Por favor, edite todo o material abaixo, trocando "HOT NEWS" por "TOP NEWS" e mantendo o resto sem nenhuma alteração.

#### Dados de entrada
+++
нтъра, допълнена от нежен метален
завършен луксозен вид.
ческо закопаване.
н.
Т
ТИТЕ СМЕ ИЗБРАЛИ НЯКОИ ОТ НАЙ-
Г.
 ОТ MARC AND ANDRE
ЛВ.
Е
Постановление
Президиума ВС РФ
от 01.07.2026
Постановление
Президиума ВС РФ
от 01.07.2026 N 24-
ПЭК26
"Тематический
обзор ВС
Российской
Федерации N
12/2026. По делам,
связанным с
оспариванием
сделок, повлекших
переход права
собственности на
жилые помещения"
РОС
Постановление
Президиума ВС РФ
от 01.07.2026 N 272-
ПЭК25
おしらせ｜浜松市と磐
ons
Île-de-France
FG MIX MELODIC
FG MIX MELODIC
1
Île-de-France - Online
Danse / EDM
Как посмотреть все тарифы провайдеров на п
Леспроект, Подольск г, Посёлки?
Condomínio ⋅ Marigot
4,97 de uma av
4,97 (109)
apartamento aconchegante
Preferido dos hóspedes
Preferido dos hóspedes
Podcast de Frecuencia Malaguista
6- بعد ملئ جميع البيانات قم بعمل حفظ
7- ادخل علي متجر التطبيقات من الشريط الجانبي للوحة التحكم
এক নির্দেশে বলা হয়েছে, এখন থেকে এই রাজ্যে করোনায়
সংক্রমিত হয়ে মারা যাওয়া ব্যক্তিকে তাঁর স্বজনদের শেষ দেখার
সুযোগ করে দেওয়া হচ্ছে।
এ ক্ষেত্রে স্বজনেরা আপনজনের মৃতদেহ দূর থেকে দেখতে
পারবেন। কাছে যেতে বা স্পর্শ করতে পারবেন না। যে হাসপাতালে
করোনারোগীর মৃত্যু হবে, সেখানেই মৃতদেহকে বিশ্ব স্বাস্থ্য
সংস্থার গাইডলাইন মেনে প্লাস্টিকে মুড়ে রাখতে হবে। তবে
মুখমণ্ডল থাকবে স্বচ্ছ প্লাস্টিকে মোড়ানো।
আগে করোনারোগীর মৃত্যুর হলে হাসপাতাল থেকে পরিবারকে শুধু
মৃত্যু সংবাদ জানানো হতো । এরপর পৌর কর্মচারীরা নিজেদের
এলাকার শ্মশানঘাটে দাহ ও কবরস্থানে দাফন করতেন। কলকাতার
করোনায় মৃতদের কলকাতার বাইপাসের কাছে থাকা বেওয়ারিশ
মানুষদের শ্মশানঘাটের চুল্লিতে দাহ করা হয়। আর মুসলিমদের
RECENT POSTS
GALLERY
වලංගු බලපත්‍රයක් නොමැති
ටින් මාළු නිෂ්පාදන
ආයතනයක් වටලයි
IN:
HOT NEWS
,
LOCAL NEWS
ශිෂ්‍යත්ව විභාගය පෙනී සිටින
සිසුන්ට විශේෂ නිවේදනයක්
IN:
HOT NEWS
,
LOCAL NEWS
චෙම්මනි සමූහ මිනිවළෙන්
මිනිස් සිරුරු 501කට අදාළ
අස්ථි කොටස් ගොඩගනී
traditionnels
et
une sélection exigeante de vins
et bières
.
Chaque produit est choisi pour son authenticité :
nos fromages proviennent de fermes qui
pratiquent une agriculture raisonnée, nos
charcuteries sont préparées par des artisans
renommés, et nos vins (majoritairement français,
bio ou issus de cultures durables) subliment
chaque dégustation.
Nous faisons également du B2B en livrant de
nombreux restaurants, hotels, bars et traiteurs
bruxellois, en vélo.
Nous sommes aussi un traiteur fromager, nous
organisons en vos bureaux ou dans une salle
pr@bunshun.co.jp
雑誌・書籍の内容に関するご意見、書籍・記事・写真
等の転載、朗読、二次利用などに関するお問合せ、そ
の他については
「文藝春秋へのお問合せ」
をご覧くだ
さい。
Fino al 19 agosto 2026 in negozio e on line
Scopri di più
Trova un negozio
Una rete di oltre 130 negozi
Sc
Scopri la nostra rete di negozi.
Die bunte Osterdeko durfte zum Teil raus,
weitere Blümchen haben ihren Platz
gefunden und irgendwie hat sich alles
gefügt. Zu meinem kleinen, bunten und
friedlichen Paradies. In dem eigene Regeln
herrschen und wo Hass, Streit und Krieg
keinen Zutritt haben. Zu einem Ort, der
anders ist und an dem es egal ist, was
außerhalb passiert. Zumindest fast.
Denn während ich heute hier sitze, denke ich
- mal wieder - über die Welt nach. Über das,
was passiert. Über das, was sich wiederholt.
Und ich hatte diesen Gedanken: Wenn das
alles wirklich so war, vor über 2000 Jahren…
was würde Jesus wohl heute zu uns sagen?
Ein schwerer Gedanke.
+++
#### Resultado da tarefa
нтъра, допълнена от нежен метален
завършен луксозен вид.
ческо закопаване.
н.
Т
ТИТЕ СМЕ ИЗБРАЛИ НЯКОИ ОТ НАЙ-
Г.
 ОТ MARC AND ANDRE
ЛВ.
Е
Постановление
Президиума ВС РФ
от 01.07.2026
Постановление
Президиума ВС РФ
от 01.07.2026 N 24-
ПЭК26
"Тематический
обзор ВС
Российской
Федерации N
12/2026. По делам,
связанным с
оспариванием
сделок, повлекших
переход права
собственности на
жилые помещения"
РОС
Постановление
Президиума ВС РФ
от 01.07.2026 N 272-
ПЭК25
おしらせ｜浜松市と磐
ons
Île-de-France
FG MIX MELODIC
FG MIX MELODIC
1
Île-de-France - Online
Danse / EDM
Как посмотреть все тарифы провайдеров на п
Леспроект, Подольск г, Посёлки?
Condomínio ⋅ Marigot
4,97 de uma av
4,97 (109)
apartamento aconchegante
Preferido dos hóspedes
Preferido dos hóspedes
Podcast de Frecuencia Malaguista
6- بعد ملئ جميع البيانات قم بعمل حفظ
7- ادخل علي متجر التطبيقات من الشريط الجانبي للوحة التحكم
এক নির্দেশে বলা হয়েছে, এখন থেকে এই রাজ্যে করোনায়
সংক্রমিত হয়ে মারা যাওয়া ব্যক্তিকে তাঁর স্বজনদের শেষ দেখার
সুযোগ করে দেওয়া হচ্ছে।
এ ক্ষেত্রে স্বজনেরা আপনজনের মৃতদেহ দূর থেকে দেখতে
পারবেন। কাছে যেতে বা স্পর্শ করতে পারবেন না। যে হাসপাতালে
করোনারোগীর মৃত্যু হবে, সেখানেই মৃতদেহকে বিশ্ব স্বাস্থ্য
সংস্থার গাইডলাইন মেনে প্লাস্টিকে মুড়ে রাখতে হবে। তবে
মুখমণ্ডল থাকবে স্বচ্ছ প্লাস্টিকে মোড়ানো।
আগে করোনারোগীর মৃত্যুর হলে হাসপাতাল থেকে পরিবারকে শুধু
মৃত্যু সংবাদ জানানো হতো । এরপর পৌর কর্মচারীরা নিজেদের
এলাকার শ্মশানঘাটে দাহ ও কবরস্থানে দাফন করতেন। কলকাতার
করোনায় মৃতদের কলকাতার বাইপাসের কাছে থাকা বেওয়ারিশ
মানুষদের শ্মশানঘাটের চুল্লিতে দাহ করা হয়। আর মুসলিমদের
RECENT POSTS
GALLERY
වලංගු බලපත්‍රයක් නොමැති
ටින් මාළු නිෂ්පාදන
ආයතනයක් වටලයි
IN:
TOP NEWS
,
LOCAL NEWS
ශිෂ්‍යත්ව විභාගය පෙනී සිටින
සිසුන්ට විශේෂ නිවේදනයක්
IN:
TOP NEWS
,
LOCAL NEWS
චෙම්මනි සමූහ මිනිවළෙන්
මිනිස් සිරුරු 501කට අදාළ
අස්ථි කොටස් ගොඩගනී
traditionnels
et
une sélection exigeante de vins
et bières
.
Chaque produit est choisi pour son authenticité :
nos fromages proviennent de fermes qui
pratiquent une agriculture raisonnée, nos
charcuteries sont préparées par des artisans
renommés, et nos vins (majoritairement français,
bio ou issus de cultures durables) subliment
chaque dégustation.
Nous faisons également du B2B en livrant de
nombreux restaurants, hotels, bars et traiteurs
bruxellois, en vélo.
Nous sommes aussi un traiteur fromager, nous
organisons en vos bureaux ou dans une salle
pr@bunshun.co.jp
雑誌・書籍の内容に関するご意見、書籍・記事・写真
等の転載、朗読、二次利用などに関するお問合せ、そ
の他については
「文藝春秋へのお問合せ」
をご覧くだ
さい。
Fino al 19 agosto 2026 in negozio e on line
Scopri di più
Trova un negozio
Una rete di oltre 130 negozi
Sc
Scopri la nostra rete di negozi.
Die bunte Osterdeko durfte zum Teil raus,
weitere Blümchen haben ihren Platz
gefunden und irgendwie hat sich alles
gefügt. Zu meinem kleinen, bunten und
friedlichen Paradies. In dem eigene Regeln
herrschen und wo Hass, Streit und Krieg
keinen Zutritt haben. Zu einem Ort, der
anders ist und an dem es egal ist, was
außerhalb passiert. Zumindest fast.
Denn während ich heute hier sitze, denke ich
- mal wieder - über die Welt nach. Über das,
was passiert. Über das, was sich wiederholt.
Und ich hatte diesen Gedanken: Wenn das
alles wirklich so war, vor über 2000 Jahren…
was würde Jesus wohl heute zu uns sagen?
Ein schwerer Gedanke.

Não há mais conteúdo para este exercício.